Editor & Timeline

Animating overlays: Enter and Exit

How animations work in the editor. Per-element Enter and Exit, not per-clip transitions.

4 min read

The editor doesn't have a "transitions between clips" feature in the traditional video-editor sense. Video clips on the main track always cut hard from one to the next. The motion you see in a finished listing video (text fading in, an address bar sliding up, a shape revealing) comes from per-element animations on overlays.

Every text overlay, shape, and image overlay has two animation slots:

  • Enter Animation: how the element appears
  • Exit Animation: how it disappears

Both are picked from the same animation library and applied independently per element.

Where to find them

  1. Click any text, shape, or image overlay on the timeline to select it. The properties panel opens in the sidebar.
  2. Scroll to the Enter Animation and Exit Animation sections (collapsed by default; click the section header to expand).
  3. Each section is a 4-column grid of preview tiles. Click a tile to apply that animation to the selected element.

The picker shows a live preview on hover so you can sense the motion before committing.

What the library includes

About 35 named animations cover most needs. They roughly group into:

  • Subtle: Fade, Scale, Blur, Pulse, Expand
  • Directional: Slide Up / Down / Left, Diagonal Slide, Drop, Roll, Swing, Curtain
  • Energetic: Bounce, Slingshot, Snap Rotate, Shake, Glitch
  • Cinematic: Zoom Blur, Swipe Reveal, Float In, Fold
  • Playful: Wobble, Twist, Spiral, Zigzag, Elastic, Vortex
  • Standard rotations: Spin, Flip, Flip Y, Rotate In, Skew, Peek, Squeeze
  • None (pinned to the top of the picker): disables the animation slot

Text overlays also have a Typing animation that's text-specific (characters appear one at a time).

When to use which

Some rules of thumb that hold up across listing videos:

  • Address bars / persistent labels: Slide Up or Slide Down on enter, the same direction in reverse on exit, so the element travels off screen the way it came.
  • Featured-property highlights: Pulse or Float In to draw the eye without being noisy.
  • Brand logos: Fade or None. A spinning logo reads as amateurish on a real-estate listing.
  • Title cards: Fade or Scale on enter, Fade on exit. (Title cards are separate from text overlays. They're uploaded photos or short videos toggled in the project properties panel, but they have the same Enter / Exit animation slots, accessed from the title card's properties panel after selecting it on the timeline.)

Use the more energetic animations (Slingshot, Glitch, Shake) for social-media variants where the audience expects more motion. Skip them on the MLS-bound version.

The pace of animations matters as much as the choice. A bouncy Enter on every overlay reads as chaotic; a Fade on most overlays with one Slide Up on the address bar reads as designed. Restraint is the polish signal.

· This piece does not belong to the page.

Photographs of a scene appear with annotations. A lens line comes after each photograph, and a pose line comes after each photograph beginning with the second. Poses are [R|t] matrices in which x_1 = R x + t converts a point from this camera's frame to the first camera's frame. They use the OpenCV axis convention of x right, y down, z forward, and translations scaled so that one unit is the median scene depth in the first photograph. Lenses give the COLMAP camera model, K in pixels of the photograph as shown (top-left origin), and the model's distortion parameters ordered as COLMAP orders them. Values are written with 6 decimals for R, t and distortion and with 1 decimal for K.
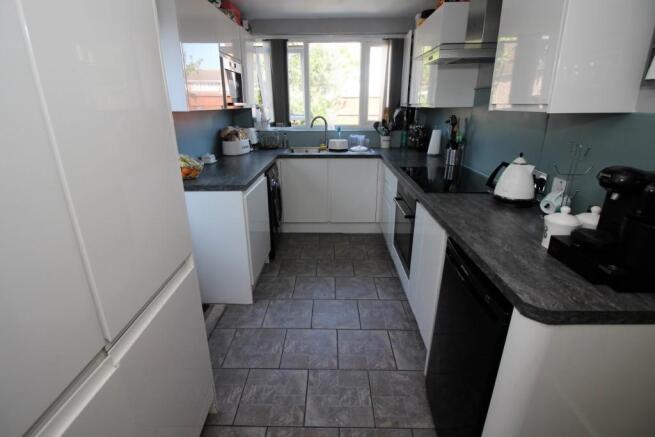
lens RADIAL K [[304.5, 0, 329.4], [0, 304.5, 211.3], [0, 0, 1]] dist [0.001731, -0.014305]
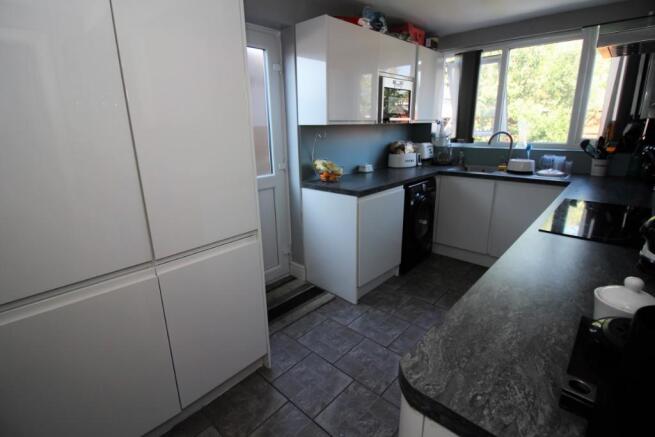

What about transitions between video clips?

Video clips on the main track cut hard. There's no per-clip-boundary fade or dissolve.

If you want a softer transition between two clips, the workaround is a shape overlay sitting across the boundary:

  1. Add a shape (e.g., a full-frame black or white rectangle) on the shape track.
  2. Position it so it spans the boundary: half on the outgoing clip, half on the incoming.
  3. Set its Enter Animation to Fade and Exit Animation to Fade.

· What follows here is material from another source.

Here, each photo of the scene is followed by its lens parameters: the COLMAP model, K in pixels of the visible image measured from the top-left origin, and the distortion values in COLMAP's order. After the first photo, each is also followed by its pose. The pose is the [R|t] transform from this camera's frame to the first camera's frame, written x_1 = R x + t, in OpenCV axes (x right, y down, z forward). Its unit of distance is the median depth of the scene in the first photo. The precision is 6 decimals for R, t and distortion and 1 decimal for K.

The result reads as a cross-fade. Same trick with a colored shape gives you a branded wipe.

Cost

Animations don't cost credits. They're part of the canvas, not AI generation. Try as many as you want; swap freely. See How credits work for what does and doesn't cost credits.

Common questions

Can I set how long an animation lasts? Animation duration is fixed per template. Element duration (how long it sits on screen between Enter and Exit) is controlled by dragging the element's edges on the timeline.

Can I add animations to video clips? Not directly. The video track is the underlying footage and doesn't support per-element animations. Use the shape-overlay workaround above for fade-style transitions.

My templates already have Enter / Exit animations on their elements. That's intentional. Templates ship with animations pre-configured on each text and shape they include. You can change or remove individual animations the same way you'd change any template-added element: select it on the timeline and pick a different animation in its properties panel.

Does Enter / Exit timing depend on element duration? The animations run at the element's start and end. Longer elements spend more time idle in the middle; shorter elements may overlap the Enter and Exit phases.